Sir John Soane’s Museum, London
The links between Le Corbusier and co and the inspirational architect of Dulwich Picture Gallery and the old Bank of England are explored in a fascinating exhibition in his own house of treasures
If John Soane had only created the combined house and museum that bears his name in Lincoln’s Inn Fields, London – a domestic-scaled pharaoh’s tomb with Alice in Wonderland tricks of scale and perception – his place in history would be assured. But he did far more. There, and in his building for Dulwich Picture Gallery, he helped to form the modern idea of a museum. His (mostly destroyed) headquarters for the Bank of England brought the serene grandeur and spatial complexity of imperial Roman baths to the workplace of financial civil servants. The son of a bricklayer who became one of Britain’s most original architects, his restless imagination generated a trove of ideas that others still mine, two centuries after he lived and worked.
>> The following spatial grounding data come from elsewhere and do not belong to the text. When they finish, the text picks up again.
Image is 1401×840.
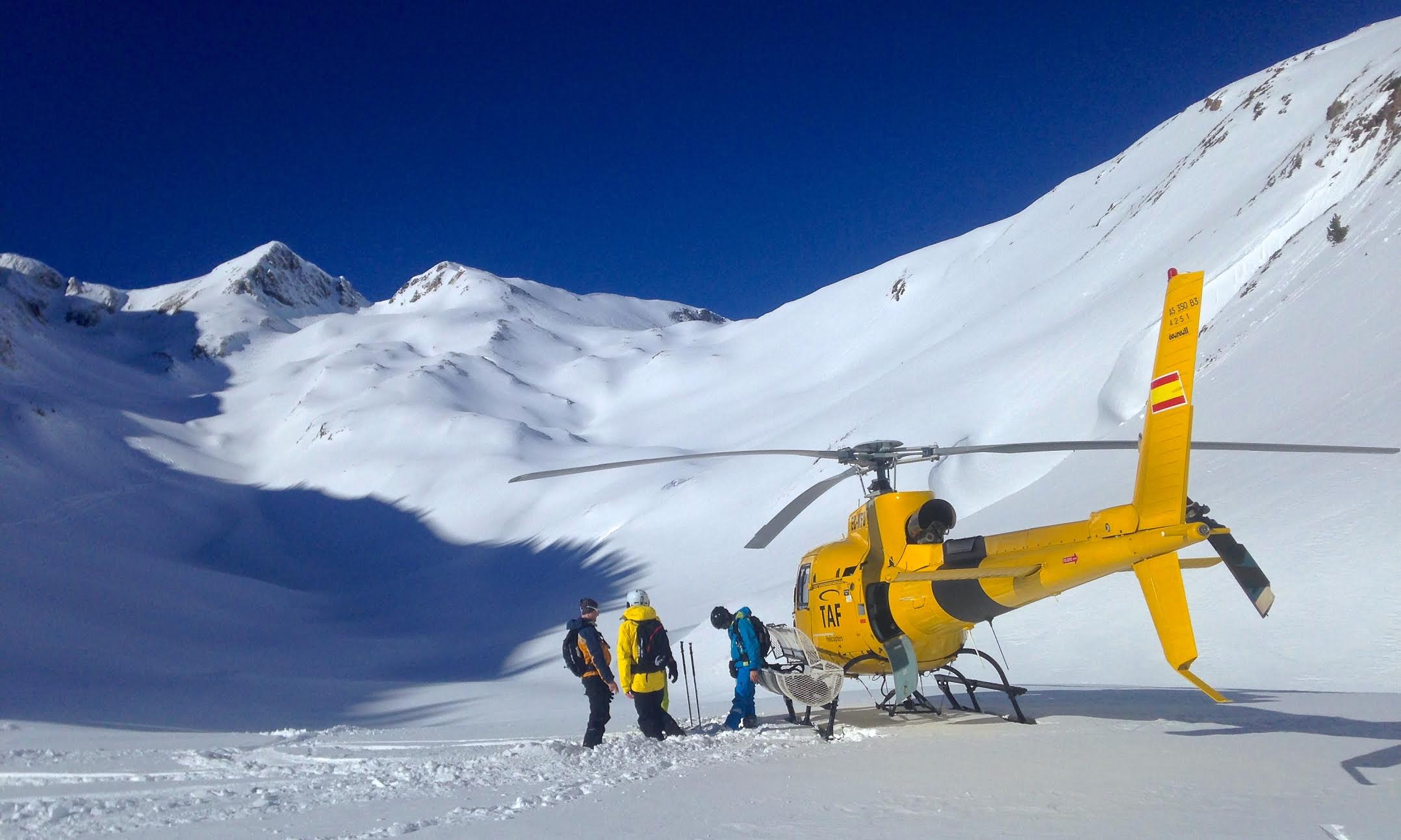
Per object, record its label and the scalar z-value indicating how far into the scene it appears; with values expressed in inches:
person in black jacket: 331.6
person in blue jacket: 364.8
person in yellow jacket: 338.6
After a period of relative neglect after his death in 1837 aged 83, his work began to be rediscovered in the 1920s. The best-known homage is the classic red telephone box, its shallow dome and reeded decoration frankly borrowed by its architect, Giles Gilbert Scott, from the tomb that Soane created for his wife and himself in Old St Pancras churchyard in London. Versions of the top-lit vaults he designed in Dulwich can be seen in art galleries all over the world. But most of all, according to a new exhibition at his house and museum, he was a prophet of the modernist architecture of the 20th century.